• **Supplied entries**:
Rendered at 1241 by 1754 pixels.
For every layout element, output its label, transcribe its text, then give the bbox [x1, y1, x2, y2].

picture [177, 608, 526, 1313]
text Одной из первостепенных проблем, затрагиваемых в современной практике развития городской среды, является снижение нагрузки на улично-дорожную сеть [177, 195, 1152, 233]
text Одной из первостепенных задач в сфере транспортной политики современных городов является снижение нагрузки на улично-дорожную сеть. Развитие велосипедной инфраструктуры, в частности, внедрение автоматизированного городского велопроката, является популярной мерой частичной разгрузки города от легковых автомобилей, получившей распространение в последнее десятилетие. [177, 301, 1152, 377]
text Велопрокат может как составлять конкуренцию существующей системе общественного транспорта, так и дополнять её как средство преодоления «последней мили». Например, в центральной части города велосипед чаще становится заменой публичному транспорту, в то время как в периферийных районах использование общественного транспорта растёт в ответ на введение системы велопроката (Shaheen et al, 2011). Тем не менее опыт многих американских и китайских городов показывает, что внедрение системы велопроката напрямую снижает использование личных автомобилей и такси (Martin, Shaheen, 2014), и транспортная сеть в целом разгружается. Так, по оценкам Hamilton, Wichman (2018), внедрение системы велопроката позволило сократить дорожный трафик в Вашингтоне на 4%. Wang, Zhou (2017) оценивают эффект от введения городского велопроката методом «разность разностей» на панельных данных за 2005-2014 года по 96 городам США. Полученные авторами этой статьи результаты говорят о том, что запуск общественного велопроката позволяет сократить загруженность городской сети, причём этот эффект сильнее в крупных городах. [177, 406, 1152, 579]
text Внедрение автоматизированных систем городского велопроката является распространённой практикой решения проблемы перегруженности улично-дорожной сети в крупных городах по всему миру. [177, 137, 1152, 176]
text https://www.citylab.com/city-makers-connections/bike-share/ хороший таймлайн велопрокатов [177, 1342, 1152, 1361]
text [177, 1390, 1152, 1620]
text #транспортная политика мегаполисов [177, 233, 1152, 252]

• **Problem details**: The lines to report are those in the material above that contain the word "дорожную"; copy every one of them.

• **Answer to the exercise**:
text Одной из первостепенных проблем, затрагиваемых в современной практике развития городской среды, является снижение нагрузки на улично-дорожную сеть [177, 195, 1152, 233]
text Одной из первостепенных задач в сфере транспортной политики современных городов является снижение нагрузки на улично-дорожную сеть. Развитие велосипедной инфраструктуры, в частности, внедрение автоматизированного городского велопроката, является популярной мерой частичной разгрузки города от легковых автомобилей, получившей распространение в последнее десятилетие. [177, 301, 1152, 377]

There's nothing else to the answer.